Das Heulen frisst sich schrill in meinen Schädel und ich bleibe fast an der nächsten Stufe hängen. Als es endlich endet, höre ich wieder das Klackern der Krallen auf dem Holz. Dicht hinter mir. Viel zu dicht. Es ist ein Albtraum. Nur werde ich nicht erwachen. Wenn sie mich erwischen werde ich für immer schlafen.

Schweißnasse Finger reißen fast die Klinke der Tür am Ende der Treppe heraus, so heftig ziehe ich an ihr. Meine Füße trommeln über den Boden des obersten Stockwerks, mein Herz trommelt schneller. Das Holz knarrt und gibt nach und ich sehe mich schon durch den Flur brechen. Links und rechts fliegen Zimmer an mir vorbei. Darin milchig weiße Augenpaare, die das Licht meiner Lampe reflektieren. Sind das noch mehr Kreischlinge oder andere Viecher? Schlimmere?

Tränen brennen in meinen Augen.

Es geht nicht mehr weiter, vor mir befindet sich eine Eisentür. Ich zögere nur einen Augenblick, bevor ich in das Zimmer dahinter schlüpfe und die Tür hinter mir zuknalle. Mit einem viel zu leisen Klick ist sie verschlossen. Wahrscheinlich nicht sehr lange.

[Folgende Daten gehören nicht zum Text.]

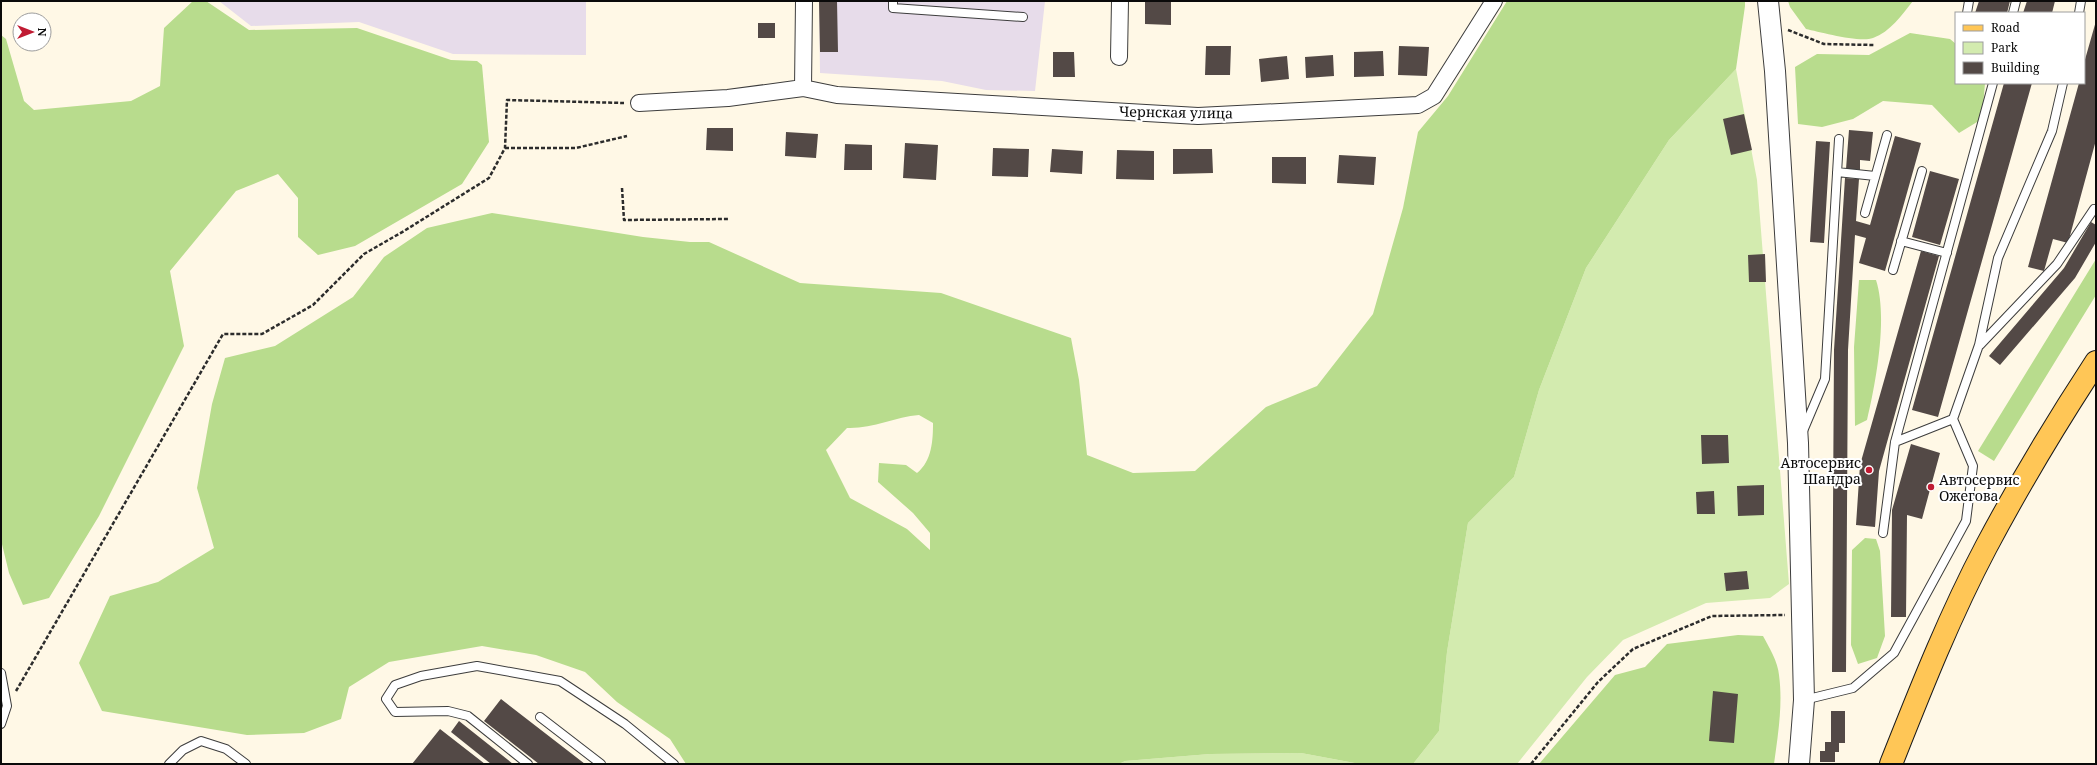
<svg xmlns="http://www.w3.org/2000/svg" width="2097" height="765" font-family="'Noto Serif',serif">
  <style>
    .industrial { fill: #e7dcea }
    .green { fill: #d3ebaf }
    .forest { fill: #b8dc8d; fill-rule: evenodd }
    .building { fill: #534946 }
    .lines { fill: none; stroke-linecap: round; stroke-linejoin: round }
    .service-casing { stroke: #3d3d3d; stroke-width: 10 }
    .minor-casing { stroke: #3d3d3d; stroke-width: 18 }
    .tertiary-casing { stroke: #3d3d3d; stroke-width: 22 }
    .primary-casing { stroke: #1b1b1b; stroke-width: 24 }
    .path { stroke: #2c2c2c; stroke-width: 2.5; stroke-dasharray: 4 2; stroke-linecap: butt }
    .service { stroke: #fff; stroke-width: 8 }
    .minor { stroke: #fff; stroke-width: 16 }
    .tertiary { stroke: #fff; stroke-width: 20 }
    .primary { stroke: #ffc656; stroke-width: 22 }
    .poi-dot { fill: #c01b33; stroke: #fff; stroke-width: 1.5 }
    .labels { text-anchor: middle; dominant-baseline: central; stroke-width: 4; stroke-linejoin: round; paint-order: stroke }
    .street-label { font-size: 14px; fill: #0a0a0a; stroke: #fff }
    .poi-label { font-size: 14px; fill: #0a0a0a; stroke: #fff; text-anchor: end }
  </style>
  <rect width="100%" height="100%" fill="#fff8e6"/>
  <path class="industrial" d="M 219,1 L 586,1 L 586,55 L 453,54 L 359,22 L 251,26 Z
    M 819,1 L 1045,1 L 1035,91 L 986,90 L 942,81 L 820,73 Z"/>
  <path class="green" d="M 1736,69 L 1757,180 L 1789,584 L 1770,598 L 1706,603 L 1623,640 L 1587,677 L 1517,764 L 1413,764 L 1439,731 L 1447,652 L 1468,523 L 1514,477 L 1539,390 L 1586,268 L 1669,140 Z
    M 1301,753 L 1360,764 L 1119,764 L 1125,761 L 1210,754 Z"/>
  <path class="forest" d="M 193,1 L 206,1 L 249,30 L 357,28 L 451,60 L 477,61 L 482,65 L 489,142 L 462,184 L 355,246 L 318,255 L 298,237 L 298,198 L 278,174 L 236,191 L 170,271 L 184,346 L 99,516 L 49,598 L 23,605 L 9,573 L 1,540 L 1,35 L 6,39 L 24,101 L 34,110 L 131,101 L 160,86 L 164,28 Z
    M 1507,1 L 1745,1 L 1745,6 L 1736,69 L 1669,140 L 1586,268 L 1539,390 L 1514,477 L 1468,523 L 1447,652 L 1439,731 L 1413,764 L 1360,764 L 1301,753 L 1210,754 L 1125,761 L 1119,764 L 686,764 L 670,739 L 617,702 L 585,672 L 536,655 L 482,646 L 389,662 L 349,687 L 341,719 L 304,733 L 247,735 L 102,711 L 79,663 L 110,596 L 158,582 L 214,548 L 197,488 L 212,404 L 225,358 L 275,346 L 353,297 L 384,257 L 427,228 L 492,213 L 643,237 L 690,242 L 709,242 L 800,283 L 941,293 L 1071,338 L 1079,380 L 1087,455 L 1133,473 L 1195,471 L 1266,407 L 1317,386 L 1373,314 L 1403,208 L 1418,132 L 1448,96 ZM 919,415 L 933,423 C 933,440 932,461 917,473 L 906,465 L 879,463 L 878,482 L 913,513 L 930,533 L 930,550 L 907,529 L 850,498 L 826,450 L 847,428 C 872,429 895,417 919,415 Z
    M 1788,1 L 1913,1 C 1902,15 1890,32 1873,38 C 1860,43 1820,32 1806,29 L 1790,7 Z
    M 1910,33 L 1950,39 L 1956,44 L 1956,83 L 1985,83 L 1982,119 L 1959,133 L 1932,105 L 1883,101 L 1853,119 L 1822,127 L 1798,124 L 1795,67 L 1817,54 L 1869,55 Z
    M 2096,259 L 2096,295 L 1994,461 L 1978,451 Z
    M 1859,280 L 1876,280 C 1888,317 1876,382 1867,420 L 1855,426 L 1854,347 Z
    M 1865,538 L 1876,539 L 1880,551 L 1885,636 L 1877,658 L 1858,664 L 1851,645 L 1852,550 Z
    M 1738,635 L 1763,636 C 1769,647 1778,662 1779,675 C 1783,704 1778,735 1774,764 L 1539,764 L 1615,675 L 1645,667 L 1667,644 Z"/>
  <path class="building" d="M 819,1 L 837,1 L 838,52 L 820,52 Z
    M 1145,1 L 1171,1 L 1171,25 L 1145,24 Z
    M 1979,1 L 2010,1 L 2007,13 L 1975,13 Z
    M 2027,1 L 2055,1 L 2052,13 L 2023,13 Z
    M 2096,21 L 2096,140 L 2068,243 L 2053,239 L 2044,271 L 2028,267 L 2079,83 L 2084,83 L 2084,63 Z
    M 758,23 L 775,23 L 775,38 L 758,38 Z
    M 1206,46 L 1231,46 L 1230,75 L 1205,75 Z
    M 1399,46 L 1429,47 L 1427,76 L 1398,75 Z
    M 1383,51 L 1384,76 L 1354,77 L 1354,52 Z
    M 1053,52 L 1074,52 L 1075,77 L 1053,77 Z
    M 1333,55 L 1334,76 L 1306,78 L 1305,57 Z
    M 1287,56 L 1289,79 L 1261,82 L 1259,59 Z
    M 2004,83 L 2032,83 L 1938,417 L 1912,410 Z
    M 1744,114 L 1752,150 L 1731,155 L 1723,119 Z
    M 707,128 L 733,128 L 733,151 L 706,150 Z
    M 1849,130 L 1873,132 L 1870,161 L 1860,160 L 1860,170 L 1846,169 Z
    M 786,132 L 818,134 L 816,158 L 785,156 Z
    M 1895,136 L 1921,143 L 1885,271 L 1859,263 L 1866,238 L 1855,235 L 1848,350 L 1846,672 L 1832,672 L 1834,350 L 1845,178 L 1859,179 L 1856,221 L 1870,225 Z
    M 1816,141 L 1830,142 L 1824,243 L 1810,242 Z
    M 905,143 L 938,145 L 936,180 L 903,178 Z
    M 845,144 L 872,145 L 872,170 L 844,170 Z
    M 993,148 L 1029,149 L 1028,177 L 992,176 Z
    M 1052,149 L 1083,151 L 1082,174 L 1050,172 Z
    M 1173,149 L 1212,149 L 1213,173 L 1173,174 Z
    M 1117,150 L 1154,151 L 1154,180 L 1116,179 Z
    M 1339,155 L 1376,157 L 1374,185 L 1337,183 Z
    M 1272,157 L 1306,157 L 1306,184 L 1272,183 Z
    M 1930,171 L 1959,179 L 1940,245 L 1912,237 Z
    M 2091,222 L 2096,225 L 2096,242 L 2075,278 L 2000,365 L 1989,356 L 2064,268 Z
    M 1921,251 L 1939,256 L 1879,471 L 1875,527 L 1856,525 L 1860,465 Z
    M 1765,254 L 1766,282 L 1749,282 L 1748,255 Z
    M 1701,435 L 1728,435 L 1729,463 L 1702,464 Z
    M 1911,444 L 1940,453 L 1922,519 L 1907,515 L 1906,617 L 1891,617 L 1892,510 Z
    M 1764,485 L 1764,515 L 1738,516 L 1737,486 Z
    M 1714,491 L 1715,514 L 1697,514 L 1696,492 Z
    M 1747,571 L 1749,589 L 1726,591 L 1724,573 Z
    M 1713,691 L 1738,694 L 1734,743 L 1709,741 Z
    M 501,699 L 585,764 L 539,764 L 484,721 Z
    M 1831,711 L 1845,711 L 1845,743 L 1839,743 L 1839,752 L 1835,752 L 1835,762 L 1820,762 L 1820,751 L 1825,751 L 1825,742 L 1831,742 Z
    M 459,721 L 513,764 L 491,764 L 451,732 Z
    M 440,729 L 485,764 L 412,764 Z"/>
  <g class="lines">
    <defs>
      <path id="service" d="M 893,1 L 893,8 L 1023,17
        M 1967,13 L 1969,1
        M 2013,13 L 2016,1
        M 2079,13 L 2081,1
        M 1837,172 L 1875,176
        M 1865,213 L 1887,135
        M 1901,241 L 1947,253
        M 1893,270 L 1922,171
        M 1980,345 L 2057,264 L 2094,209
        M 1803,431 L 1825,379 L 1839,139
        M 1895,442 L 1953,419
        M 1883,533 L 1895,442 L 1993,83
        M 1,673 L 7,706 L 1,724
        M 1804,700 L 1853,688 L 1894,653 L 1966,521 L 1973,466 L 1953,419 L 1979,345 L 1998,258 L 2052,131 L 2063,83
        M 540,717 L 601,764
        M 169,764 L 183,750 L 201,741 L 226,749 L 246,764
        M 528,764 L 468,716 L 448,711 L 395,712 L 386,699 L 395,685 L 421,676 L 477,666 L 560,681 L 625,724 L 674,764"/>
      <path id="minor" d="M 1119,57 L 1120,1
        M 803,88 L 804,1
        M 639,103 L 728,98 L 803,88 L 837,95 L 1198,116 L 1418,105 L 1434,96 L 1494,1"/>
      <path id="tertiary" d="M 1768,1 L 1775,71 L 1798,443 L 1804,700 L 1799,764"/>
      <path id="primary" d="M 1891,764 C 1920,691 1949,617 1986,547 C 2020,483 2056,423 2096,362"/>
    </defs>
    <use href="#service" class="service-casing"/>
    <use href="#minor" class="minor-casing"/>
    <use href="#tertiary" class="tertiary-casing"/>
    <use href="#primary" class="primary-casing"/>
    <path class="path" d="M 1788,30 L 1824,44 L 1874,45
      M 505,148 L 576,148 L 627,136
      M 622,188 L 624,220 L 728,219
      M 16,691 L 223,334 L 262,334 L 313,305 L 364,254 L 404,231 L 489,178 L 505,148 L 507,100 L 624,103
      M 1531,764 L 1598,682 L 1633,649 L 1712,616 L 1785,615"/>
    <use href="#service" class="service"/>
    <use href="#minor" class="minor"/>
    <use href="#tertiary" class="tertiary"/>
    <use href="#primary" class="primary"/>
  </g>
  <g class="poi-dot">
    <circle cx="1869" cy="470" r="4"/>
    <circle cx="1931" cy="487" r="4"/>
  </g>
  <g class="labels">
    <g class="street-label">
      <text transform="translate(1176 112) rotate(1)">Чернская улица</text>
    </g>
    <g class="poi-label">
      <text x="1861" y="462">Автосервис<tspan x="1861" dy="16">Шандра</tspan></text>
      <text x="1939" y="479" text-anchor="start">Автосервис<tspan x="1939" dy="16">Ожегова</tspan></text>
    </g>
  </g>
  <rect width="2097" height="765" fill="none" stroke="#0a0a0a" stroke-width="4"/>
  <rect x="1955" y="12" width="130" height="72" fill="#ffffff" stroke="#9d9d9d"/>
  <rect x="1963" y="25" width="20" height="6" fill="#ffc656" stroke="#9d9d9d"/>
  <text x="1991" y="32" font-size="12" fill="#0a0a0a">Road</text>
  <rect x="1963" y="42" width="20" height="12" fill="#d3ebaf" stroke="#9d9d9d"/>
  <text x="1991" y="52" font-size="12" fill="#0a0a0a">Park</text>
  <rect x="1963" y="62" width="20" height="12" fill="#534946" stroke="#9d9d9d"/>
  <text x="1991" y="72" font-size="12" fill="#0a0a0a">Building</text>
  <g transform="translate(32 32) rotate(90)"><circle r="19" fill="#ffffff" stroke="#9d9d9d"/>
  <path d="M0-3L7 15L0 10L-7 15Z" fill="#c01b33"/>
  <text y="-6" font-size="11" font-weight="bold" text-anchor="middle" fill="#0a0a0a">N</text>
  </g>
</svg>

Meine Lampe erhellt eine weiße Gestalt und ich stolpere zurück, pralle gegen die Tür, mein Messer erhoben. Dann lasse ich es sinken. Hinter mir erzittert das Metall unter dem Ansturm der Kreischlinge, Krallen kratzen darüber und mein Herz macht einen Satz.

Zwar ist das Haus alt, aber es ist dennoch eine typische Höhler Behausung. Das Zimmer, in dem ich jetzt bin, ist sonst leer, kein Ausgang, keine Fenster. Draußen gibt es ja auch nichts zu sehen.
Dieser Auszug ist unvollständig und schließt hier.